By 1942, the Murray River shipping industry had begun to dry up, with the tourist passenger trade beginning to take over. Due to wartime shortages of materials and manpower the Oscar W was unable to become a tourist vessel, and in late 1943 was sold to the South Australian Government Highways Department to service ferries along the river. The SAGHD converted her to an oil burning vessel in 1945, due to the lack of cut wood available along the river.
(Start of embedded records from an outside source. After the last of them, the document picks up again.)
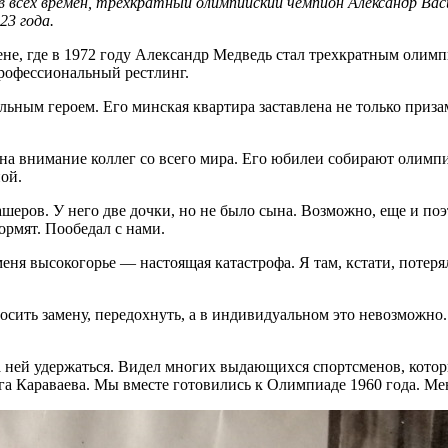
в всех времен, трехкратный олимпийский чемпион Александр Вас
23 года.
хене, где в 1972 году Александр Медведь стал трехкратным ол
профессиональный рестлинг.
нальным героем. Его минская квартира заставлена не только при
н на внимание коллег со всего мира. Его юбилеи собирают олим
ой.
шеров. У него две дочки, но не было сына. Возможно, еще и по
ормят. Пообедал с нами.
еня высокогорье — настоящая катастрофа. Я там, кстати, потеря
осить замену, передохнуть, а в индивидуальном это невозможно
а ней удержаться. Видел многих выдающихся спортсменов, которы
а Караваева. Мы вместе готовились к Олимпиаде 1960 года. Меня,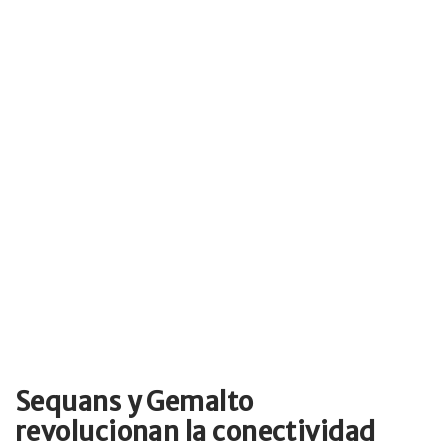
Sequans y Gemalto
revolucionan la conectividad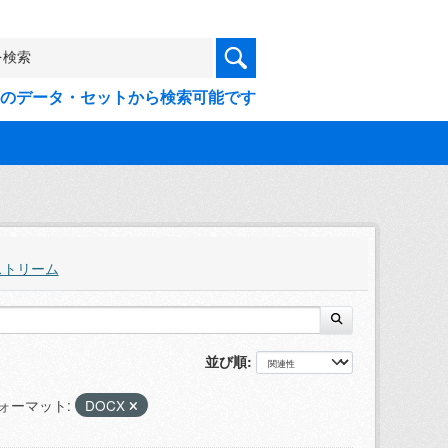
9件のデータ・セットから検索可能です
ストリーム
並び順
ォーマット:
DOCX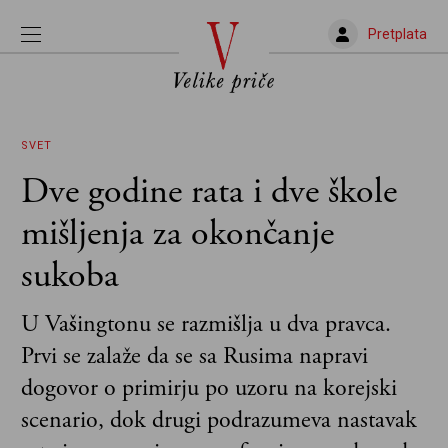
Pretplata
SVET
Dve godine rata i dve škole
mišljenja za okončanje
sukoba
U Vašingtonu se razmišlja u dva pravca.
Prvi se zalaže da se sa Rusima napravi
dogovor o primirju po uzoru na korejski
scenario, dok drugi podrazumeva nastavak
The Oscar W was replaced in 1959, and was sold to Paddy Hogg in 1960 for £50.

Hogg took the Oscar W to Mildura to commence work as a tourism vessel. Notably, the Oscar W was responsible for towing the PS Gem from Mildura to Swan Hill in 1963, where it became a static display within the new Pioneer Settlement. The journey was expected to take ten days; however, due to low river levels the journey eventually took eight months.

Hogg sold the vessel in 1964 to Allan Moritz, who began the process of restoration with a series of major hull repairs. Moritz died prior to the project's completion, and as a resulting lack of funds the Oscar W was sold to the South Australia Tourist Commission in 1985. The boat was returned to the river and steamed back to Goolwa, arriving 31 March 1988. The Oscar W has since operated as a tourist vessel, as well as completing extended journeys along the Murray River. One such example was the trip from Goolwa to Echuca in 1991, over the course of seven weeks.

==Particulars==
The Oscar W is 31.52 metres in length, with a beam of 6.27 metres and a draft of 68 cm to 155 cm. It weighs 84.3 tonnes gross, 60 tonnes net.

The paddle steamer is of composite construction and was built from steel topsides and three-inch red gum below. The engine gives out 16 hp—a wood-burning Marshall Steam engine.

The Oscar W was associated with a composite barge known as The Dart, constructed by D Milne at Goolwa in 1912. Originally built as a floating work platform, the barge was used as a pile-driving vessel during the construction of weirs and locks. In 1971 The Dart was taken to Murray Bridge and partially restored, then sunk nearby in shallow water to preserve the timber hull. It was raised in 1985 when purchased by the District Council of Port Elliot and Goolwa, and returned to Goolwa. The Dart has since been used ceremonially, such as being towed behind the Oscar W from Goolwa to Mildura in both 1992 and 2001. In 2008, The Dart sunk at its mooring, and was placed on land awaiting restoration.